Earlier this week, a new episode of The Boston Globe’s investigative podcast Gladiator, which delves into the history of fallen New England Patriots tight end Aaron Hernandez and the use of drugs in the NFL, revealed club doctors routinely administer shots of Toradol to a long line of players before each game, and sometimes even before practice.
The widespread use of Toradol was first thrown into the spotlight when former NFL players sued the league in 2011, claiming they were not adequately informed of its serious effects that lingered long after their careers had ended.
Below, we take a closer look at the prescription drug, Toradol, and its risks and benefits as a substitute for opioid painkillers.
What is Toradol (ketorolac)?
Toradol is an anti-inflammatory drug similar to over-the-counter treatments like aspirin, ibuprofen, and naproxen, only much more powerful and requiring a prescription. It’s great for relieving severe short-term pain without being addictive, but also comes with a high risk of internal bleeding and kidney problems—including kidney failure—when used for an extended period of time.
What is Toradol used for?
Toradol is very effective for treating moderate to severe pain. It starts working quickly (about 15 minutes after administration) and can last up to 6 hours. It’s often prescribed for post-surgery pain and acute migraines, but also for chronic migraines when other treatments haven’t worked.

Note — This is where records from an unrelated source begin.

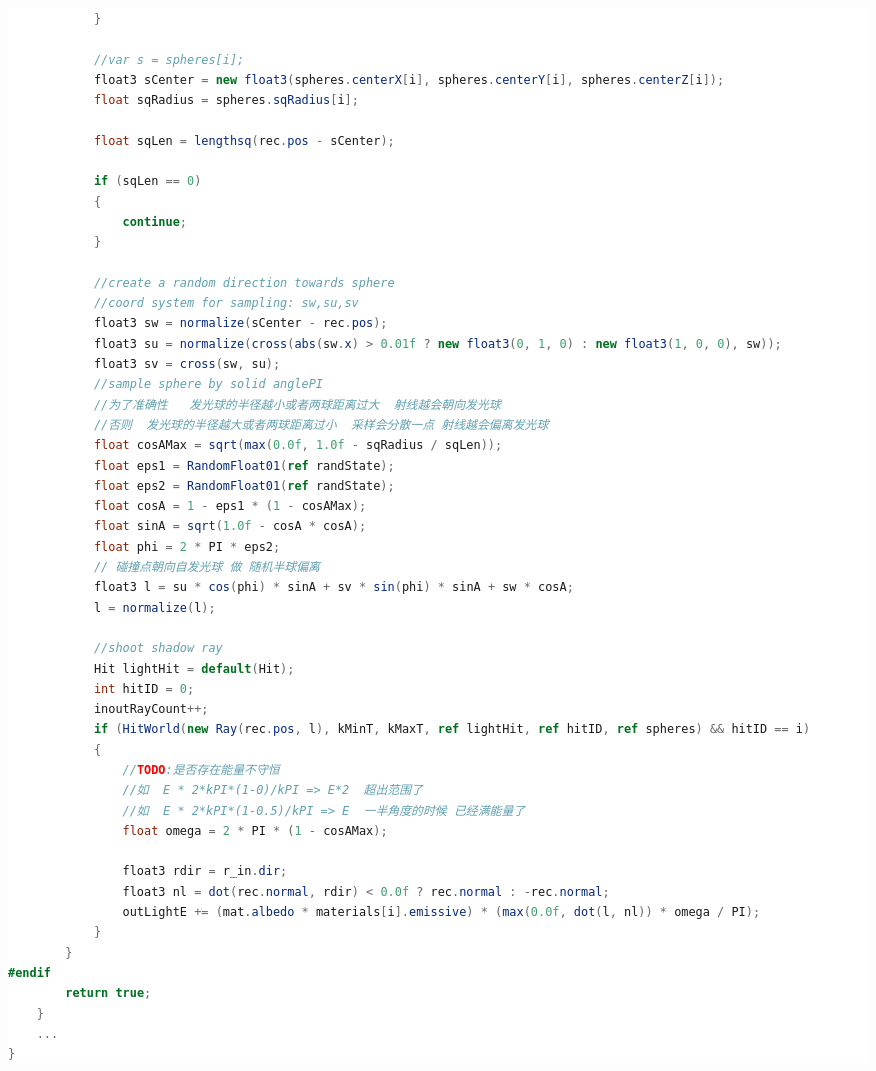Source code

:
 ```C#
			}

			//var s = spheres[i];
			float3 sCenter = new float3(spheres.centerX[i], spheres.centerY[i], spheres.centerZ[i]);
			float sqRadius = spheres.sqRadius[i];

			float sqLen = lengthsq(rec.pos - sCenter);

			if (sqLen == 0)
			{
				continue;
			}

			//create a random direction towards sphere
			//coord system for sampling: sw,su,sv
			float3 sw = normalize(sCenter - rec.pos);
			float3 su = normalize(cross(abs(sw.x) > 0.01f ? new float3(0, 1, 0) : new float3(1, 0, 0), sw));
			float3 sv = cross(sw, su);
			//sample sphere by solid anglePI
			//为了准确性   发光球的半径越小或者两球距离过大  射线越会朝向发光球
			//否则  发光球的半径越大或者两球距离过小  采样会分散一点 射线越会偏离发光球
			float cosAMax = sqrt(max(0.0f, 1.0f - sqRadius / sqLen));
			float eps1 = RandomFloat01(ref randState);
			float eps2 = RandomFloat01(ref randState);
			float cosA = 1 - eps1 * (1 - cosAMax);
			float sinA = sqrt(1.0f - cosA * cosA);
			float phi = 2 * PI * eps2;
			// 碰撞点朝向自发光球 做 随机半球偏离  
			float3 l = su * cos(phi) * sinA + sv * sin(phi) * sinA + sw * cosA;
			l = normalize(l);

			//shoot shadow ray
			Hit lightHit = default(Hit);
			int hitID = 0;
			inoutRayCount++;
			if (HitWorld(new Ray(rec.pos, l), kMinT, kMaxT, ref lightHit, ref hitID, ref spheres) && hitID == i)
			{
				//TODO:是否存在能量不守恒
				//如  E * 2*kPI*(1-0)/kPI => E*2  超出范围了
				//如  E * 2*kPI*(1-0.5)/kPI => E  一半角度的时候 已经满能量了
				float omega = 2 * PI * (1 - cosAMax);

				float3 rdir = r_in.dir;
				float3 nl = dot(rec.normal, rdir) < 0.0f ? rec.normal : -rec.normal;
				outLightE += (mat.albedo * materials[i].emissive) * (max(0.0f, dot(l, nl)) * omega / PI);
			}
		}
#endif
		return true;
	}
	...
}
```
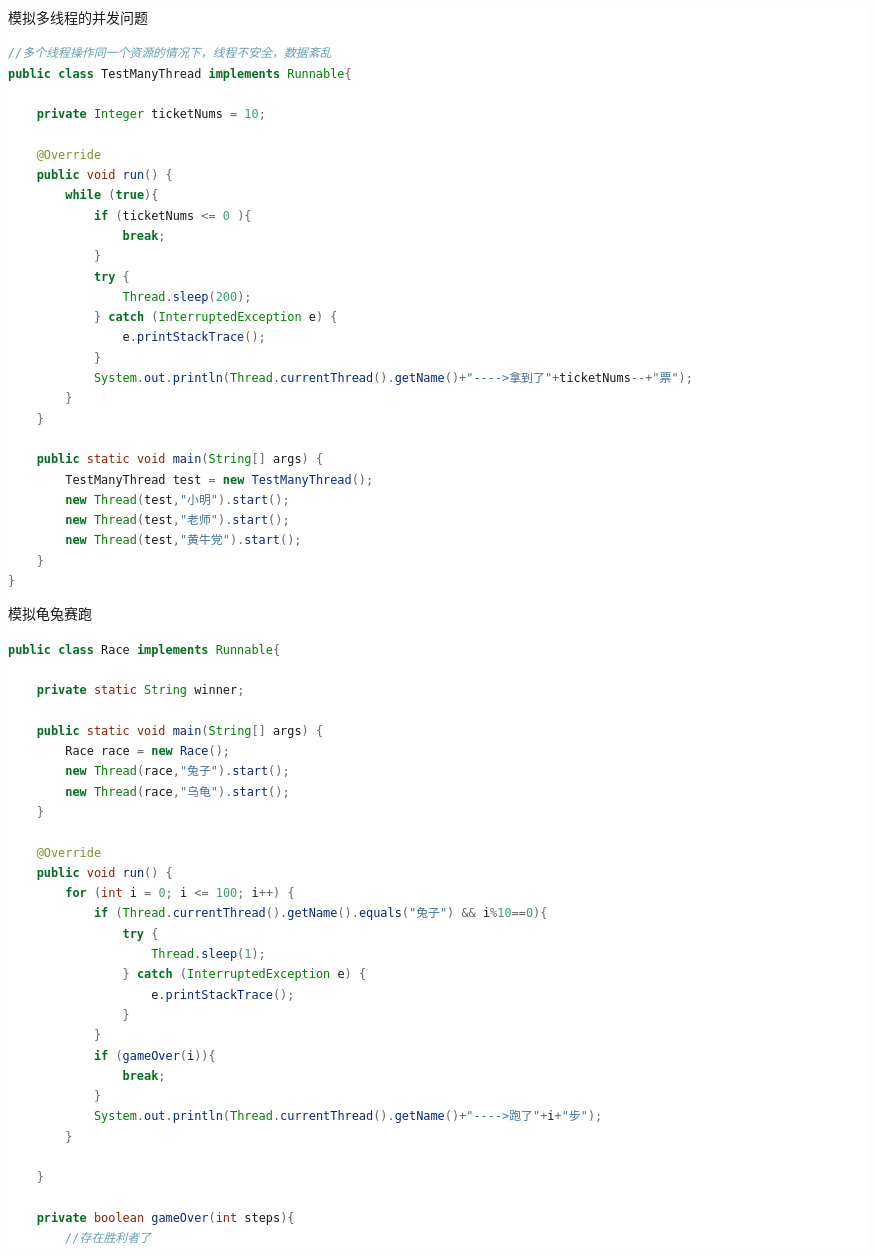 模拟多线程的并发问题

```java
//多个线程操作同一个资源的情况下，线程不安全，数据紊乱
public class TestManyThread implements Runnable{

    private Integer ticketNums = 10;

    @Override
    public void run() {
        while (true){
            if (ticketNums <= 0 ){
                break;
            }
            try {
                Thread.sleep(200);
            } catch (InterruptedException e) {
                e.printStackTrace();
            }
            System.out.println(Thread.currentThread().getName()+"---->拿到了"+ticketNums--+"票");
        }
    }

    public static void main(String[] args) {
        TestManyThread test = new TestManyThread();
        new Thread(test,"小明").start();
        new Thread(test,"老师").start();
        new Thread(test,"黄牛党").start();
    }
}
```

模拟龟兔赛跑

```java
public class Race implements Runnable{

    private static String winner;

    public static void main(String[] args) {
        Race race = new Race();
        new Thread(race,"兔子").start();
        new Thread(race,"乌龟").start();
    }

    @Override
    public void run() {
        for (int i = 0; i <= 100; i++) {
            if (Thread.currentThread().getName().equals("兔子") && i%10==0){
                try {
                    Thread.sleep(1);
                } catch (InterruptedException e) {
                    e.printStackTrace();
                }
            }
            if (gameOver(i)){
                break;
            }
            System.out.println(Thread.currentThread().getName()+"---->跑了"+i+"步");
        }

    }

    private boolean gameOver(int steps){
        //存在胜利者了
```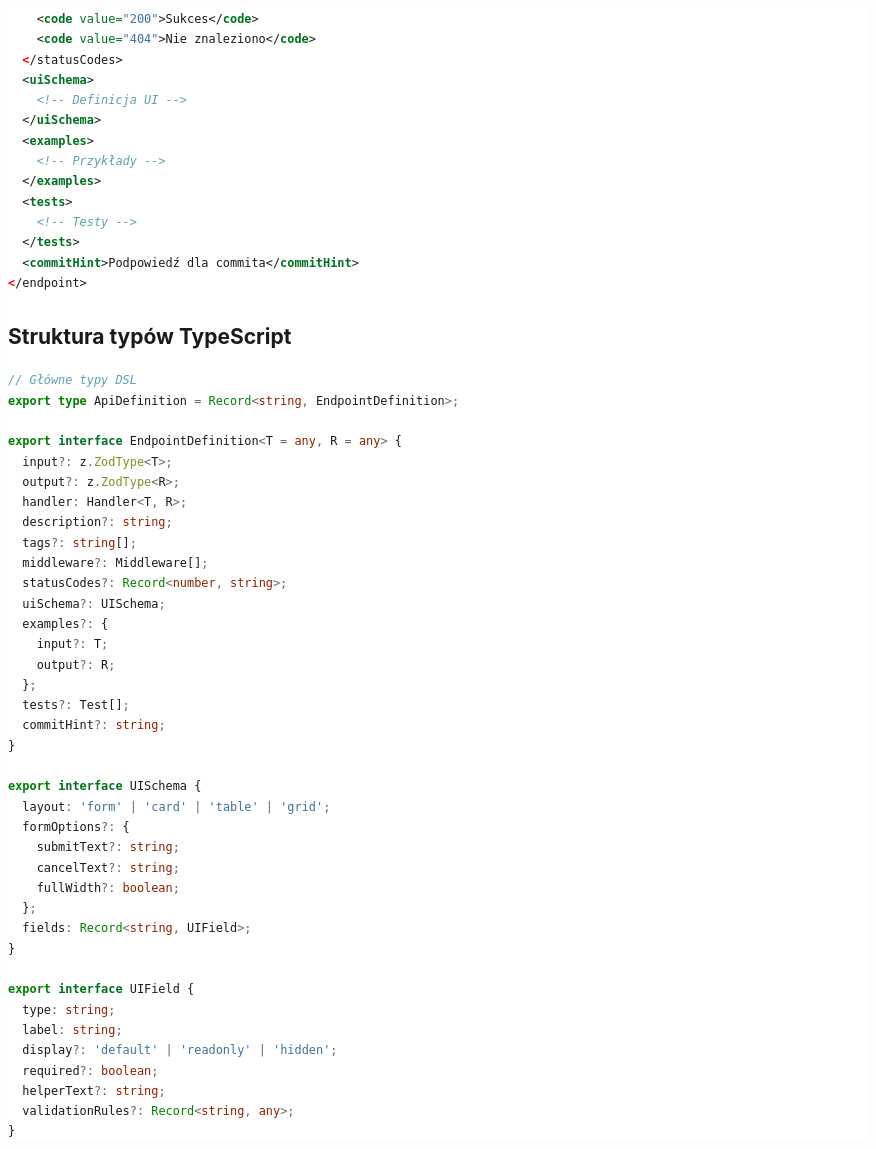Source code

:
 ```xml
    <code value="200">Sukces</code>
    <code value="404">Nie znaleziono</code>
  </statusCodes>
  <uiSchema>
    <!-- Definicja UI -->
  </uiSchema>
  <examples>
    <!-- Przykłady -->
  </examples>
  <tests>
    <!-- Testy -->
  </tests>
  <commitHint>Podpowiedź dla commita</commitHint>
</endpoint>
```

## Struktura typów TypeScript

```typescript
// Główne typy DSL
export type ApiDefinition = Record<string, EndpointDefinition>;

export interface EndpointDefinition<T = any, R = any> {
  input?: z.ZodType<T>;
  output?: z.ZodType<R>;
  handler: Handler<T, R>;
  description?: string;
  tags?: string[];
  middleware?: Middleware[];
  statusCodes?: Record<number, string>;
  uiSchema?: UISchema;
  examples?: {
    input?: T;
    output?: R;
  };
  tests?: Test[];
  commitHint?: string;
}

export interface UISchema {
  layout: 'form' | 'card' | 'table' | 'grid';
  formOptions?: {
    submitText?: string;
    cancelText?: string;
    fullWidth?: boolean;
  };
  fields: Record<string, UIField>;
}

export interface UIField {
  type: string;
  label: string;
  display?: 'default' | 'readonly' | 'hidden';
  required?: boolean;
  helperText?: string;
  validationRules?: Record<string, any>;
}
```

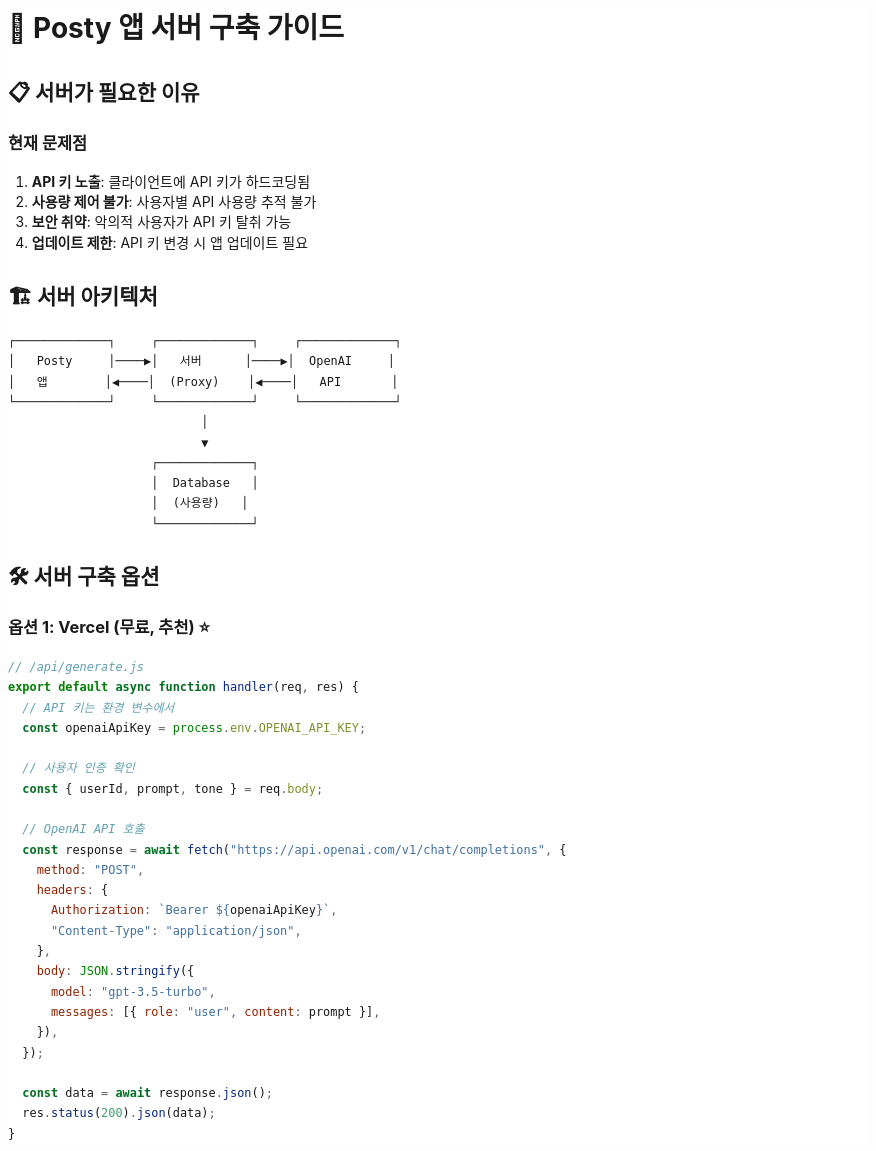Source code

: # 🚀 Posty 앱 서버 구축 가이드

## 📋 서버가 필요한 이유

### 현재 문제점

1. **API 키 노출**: 클라이언트에 API 키가 하드코딩됨
2. **사용량 제어 불가**: 사용자별 API 사용량 추적 불가
3. **보안 취약**: 악의적 사용자가 API 키 탈취 가능
4. **업데이트 제한**: API 키 변경 시 앱 업데이트 필요

## 🏗️ 서버 아키텍처

```
┌─────────────┐     ┌─────────────┐     ┌─────────────┐
│   Posty     │────▶│   서버      │────▶│  OpenAI     │
│   앱        │◀────│  (Proxy)    │◀────│   API       │
└─────────────┘     └─────────────┘     └─────────────┘
                           │
                           ▼
                    ┌─────────────┐
                    │  Database   │
                    │  (사용량)   │
                    └─────────────┘
```

## 🛠️ 서버 구축 옵션

### 옵션 1: Vercel (무료, 추천) ⭐

```javascript
// /api/generate.js
export default async function handler(req, res) {
  // API 키는 환경 변수에서
  const openaiApiKey = process.env.OPENAI_API_KEY;

  // 사용자 인증 확인
  const { userId, prompt, tone } = req.body;

  // OpenAI API 호출
  const response = await fetch("https://api.openai.com/v1/chat/completions", {
    method: "POST",
    headers: {
      Authorization: `Bearer ${openaiApiKey}`,
      "Content-Type": "application/json",
    },
    body: JSON.stringify({
      model: "gpt-3.5-turbo",
      messages: [{ role: "user", content: prompt }],
    }),
  });

  const data = await response.json();
  res.status(200).json(data);
}
```
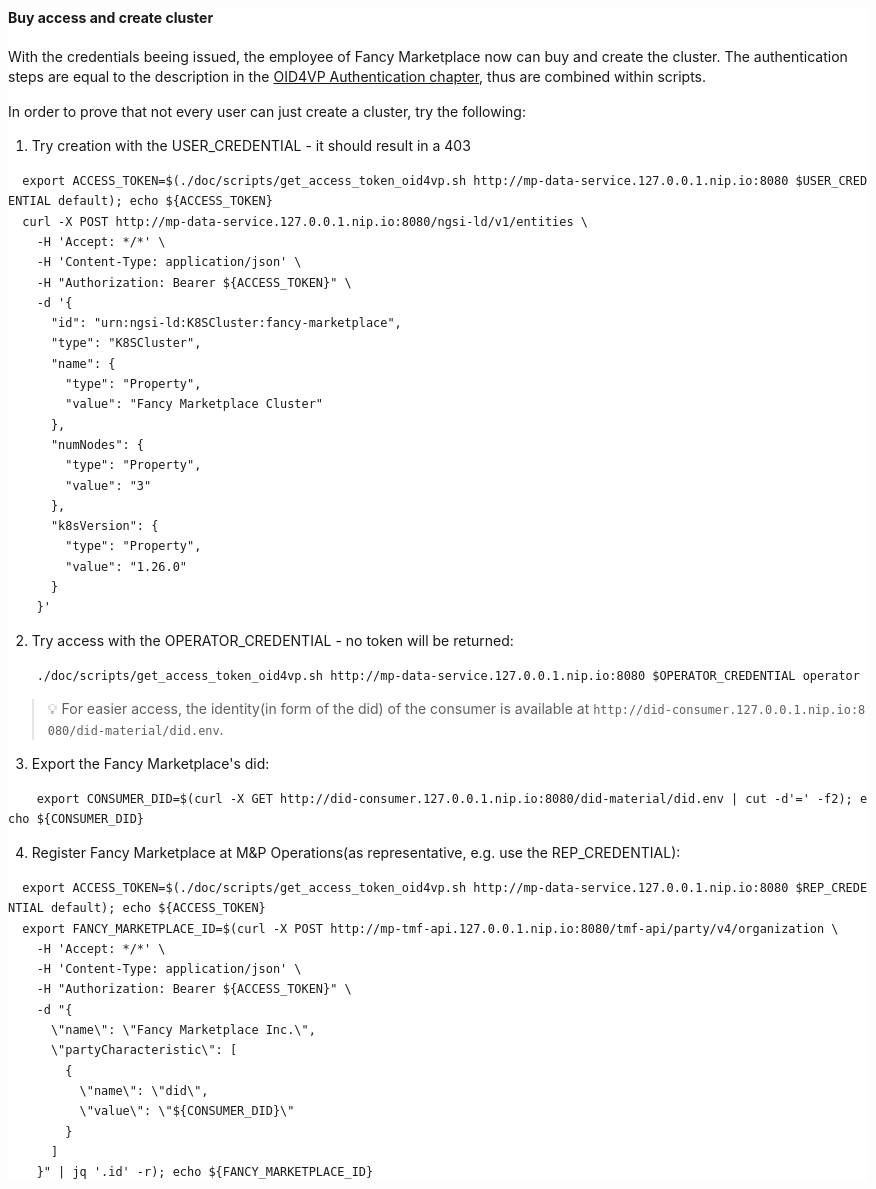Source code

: #### Buy access and create cluster

With the credentials beeing issued, the employee of Fancy Marketplace now can buy and create the cluster. The authentication 
steps are equal to the description in the [OID4VP Authentication chapter](#authenticate-via-oid4vp), thus are combined within scripts.

In order to prove that not every user can just create a cluster, try the following:

1. Try creation with the USER_CREDENTIAL - it should result in a 403
```shell
  export ACCESS_TOKEN=$(./doc/scripts/get_access_token_oid4vp.sh http://mp-data-service.127.0.0.1.nip.io:8080 $USER_CREDENTIAL default); echo ${ACCESS_TOKEN}
  curl -X POST http://mp-data-service.127.0.0.1.nip.io:8080/ngsi-ld/v1/entities \
    -H 'Accept: */*' \
    -H 'Content-Type: application/json' \
    -H "Authorization: Bearer ${ACCESS_TOKEN}" \
    -d '{
      "id": "urn:ngsi-ld:K8SCluster:fancy-marketplace",
      "type": "K8SCluster",
      "name": {
        "type": "Property",
        "value": "Fancy Marketplace Cluster"
      },
      "numNodes": {
        "type": "Property",
        "value": "3"
      },
      "k8sVersion": {
        "type": "Property",
        "value": "1.26.0"        
      }
    }'
```
2. Try access with the OPERATOR_CREDENTIAL - no token will be returned:
```shell
    ./doc/scripts/get_access_token_oid4vp.sh http://mp-data-service.127.0.0.1.nip.io:8080 $OPERATOR_CREDENTIAL operator
```

> :bulb: For easier access, the identity(in form of the did) of the consumer is available at ```http://did-consumer.127.0.0.1.nip.io:8080/did-material/did.env```.

3. Export the Fancy Marketplace's did:
```shell
    export CONSUMER_DID=$(curl -X GET http://did-consumer.127.0.0.1.nip.io:8080/did-material/did.env | cut -d'=' -f2); echo ${CONSUMER_DID} 
```

4. Register Fancy Marketplace at M&P Operations(as representative, e.g. use the REP_CREDENTIAL):
```shell
  export ACCESS_TOKEN=$(./doc/scripts/get_access_token_oid4vp.sh http://mp-data-service.127.0.0.1.nip.io:8080 $REP_CREDENTIAL default); echo ${ACCESS_TOKEN}
  export FANCY_MARKETPLACE_ID=$(curl -X POST http://mp-tmf-api.127.0.0.1.nip.io:8080/tmf-api/party/v4/organization \
    -H 'Accept: */*' \
    -H 'Content-Type: application/json' \
    -H "Authorization: Bearer ${ACCESS_TOKEN}" \
    -d "{
      \"name\": \"Fancy Marketplace Inc.\",
      \"partyCharacteristic\": [
        {
          \"name\": \"did\",
          \"value\": \"${CONSUMER_DID}\" 
        }
      ]
    }" | jq '.id' -r); echo ${FANCY_MARKETPLACE_ID} 
```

Although Toradol is available as a tablet, Toradol injections are usually recommended for initial relief and are administered intramuscularly, typically in the buttocks. For migraines, Toradol is used as an abortive therapy, which means it can stop a migraine during onset or after it has started.
Ketorolac also comes in two other forms: nasal spray and eye drops (for post-op eye pain or stinging).
How much does Toradol cost?
Toradol is available as a generic, ketorolac, so it is inexpensive. Here are the GoodRx prices for available forms of ketorolac:
- 1 vial of ketorolac (1 ml of 30 mg/ml): $2.67
- 20 tablets of ketorolac (10 mg): $16.51
- 1 eye dropper of ketorolac (5 ml of 0.5%): $15.13
The nasal spray is branded as Sprix and is very expensive at $991 per package (5 bottles of 15.75 mg/spray).
Is Toradol a narcotic?
No, Toradol is not a narcotic, opiate, or controlled substance. Rather, Toradol is an NSAID drug, a safer, non-habit forming alternative to treat pain that requires opioid levels of analgesia or pain relief.
So, what’s the downside of Toradol?
As stated before, Toradol, as an injection or combined with tablets or nasal spray, is not to be used long term—which in this case, is anything over 5 days. Doing so will put you at serious risk for side effects often associated with NSAIDs like heart attack, stroke, stomach bleeding, and kidney damage.
Similarly, Toradol eye drops should not be used long term. The maximum amount of time you should use Toradol eye drops is 2 weeks after cataract surgery and 4 days after corneal refractive surgery. Prolonged use of any NSAID eye drops can seriously damage your eyesight.
Though Toradol may get a bad rap because of its history in the NFL, it can give considerable relief to those with migraine headaches and other types of short-term pain. It can also be relatively inexpensive since most forms are available as generics. Talk to your doctor if you think Toradol would be a suitable option for your pain, especially if you’ve been prescribed an opioid.